How do I predict on new, unseen real data using pm.sample_posterior_predictive?

Schimidt99 · December 22, 2020, 9:59pm

Hello! I am trying to do a simple multivariate regression using bayesian modeling. I am using real data from a CSV table. I am able to set up the model and sample from posterior, but I am confused with how to actually generate new predictions from new Xi data.

My training data have one Y (output) and 10 Xi input (i = 1 to 10). All X predictors are standardize.

I specified the parameters:

dY : Y output data

dX1 : 1st X column data
dX2 : 2nd X column data
…
dX10 : 10th X column data

My model:

with pm.Model() as model:
a = pm.Normal('a', mu=dY.mean(), sd=10)
B = pm.Normal('B', mu=0, sd=10, shape=10) 
sigma = pm.Uniform('sigma', lower=0, upper=10) 
mu = pm.Deterministic('mu', a + B[0] * dX1 + B[1] * dX2 + B[2] * dX3 + B[3] * dX4 + 
                      B[4] * dX5 + B[5] * dX6 + B[6] * dX7 + B[7] * dX8 + B[8] * dX9 + B[9] * X10)

Y = pm.Normal('Y', mu=mu, sd=sigma, observed=dY)
trace = pm.sample(1000, tune=1000)

When I use:

> Y_pred = pm.sample_posterior_predictive(trace, samples=1000, model=model)['Y']

I have all the Y_pred values generated by the model from the Xi original data.

If I wanted to predict new Y values from new Xi parameters? How should I use pm.sample_posterior_predictive?

cluhmann · December 23, 2020, 3:43pm

You can use set_data() to swap out the data you used for inference for something new (e.g., out-of-sample test data) before running sample_posterior_predictive. That will allow you to use your estimated model parameters to generate predictions about your outcome (i.e., Y in your case) in a new scenario (i.e., for new values of dX1, dX2, etc.).

This notebook may be of additional use to you.

[Edit: documentation links updated]

ccaprani · December 24, 2020, 2:15am

Thanks for this. I am working on preposterior analysis and was trying to figure out dealing with hypothetical data for value of information analysis using pymc3.

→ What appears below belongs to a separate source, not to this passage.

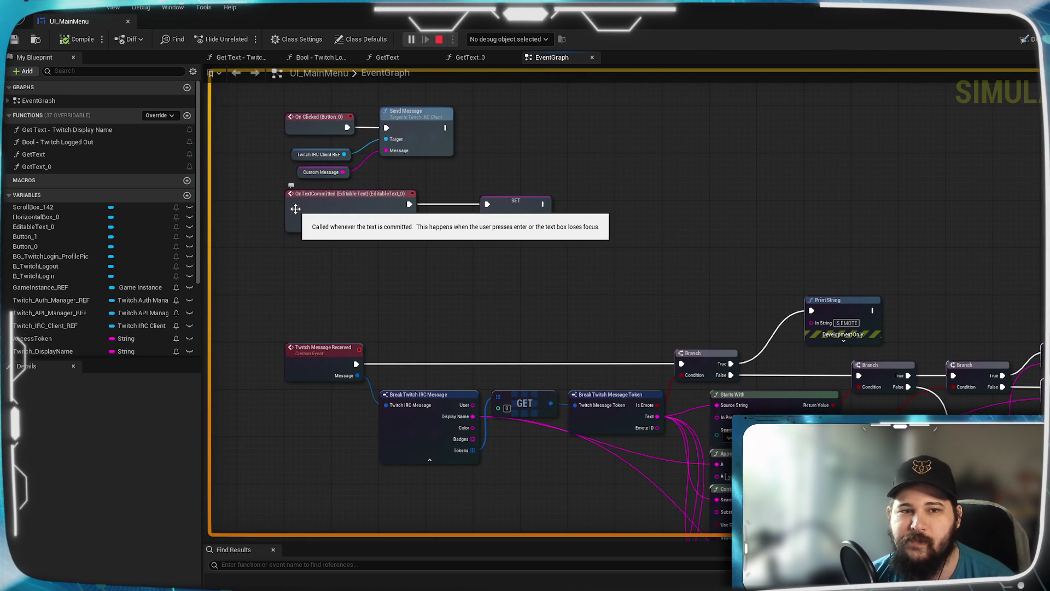
left_click_drag(544, 192, 520, 264)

Isa it always good practice to use pm.Data to make the model data-aware? Don’t see it being done much though.

AlexAndorra · December 24, 2020, 9:48am

Hi Colin,
Yep, it’s usually the first thing to try. There definitely are limitations to the Data container, but being able to use it makes everything easier.
You can take at look this notebook for an introduction, and at this one for many examples.
Hope this helps

ccaprani · December 24, 2020, 9:56am

Fantastic - thanks @AlexAndorra, et joyeux noël!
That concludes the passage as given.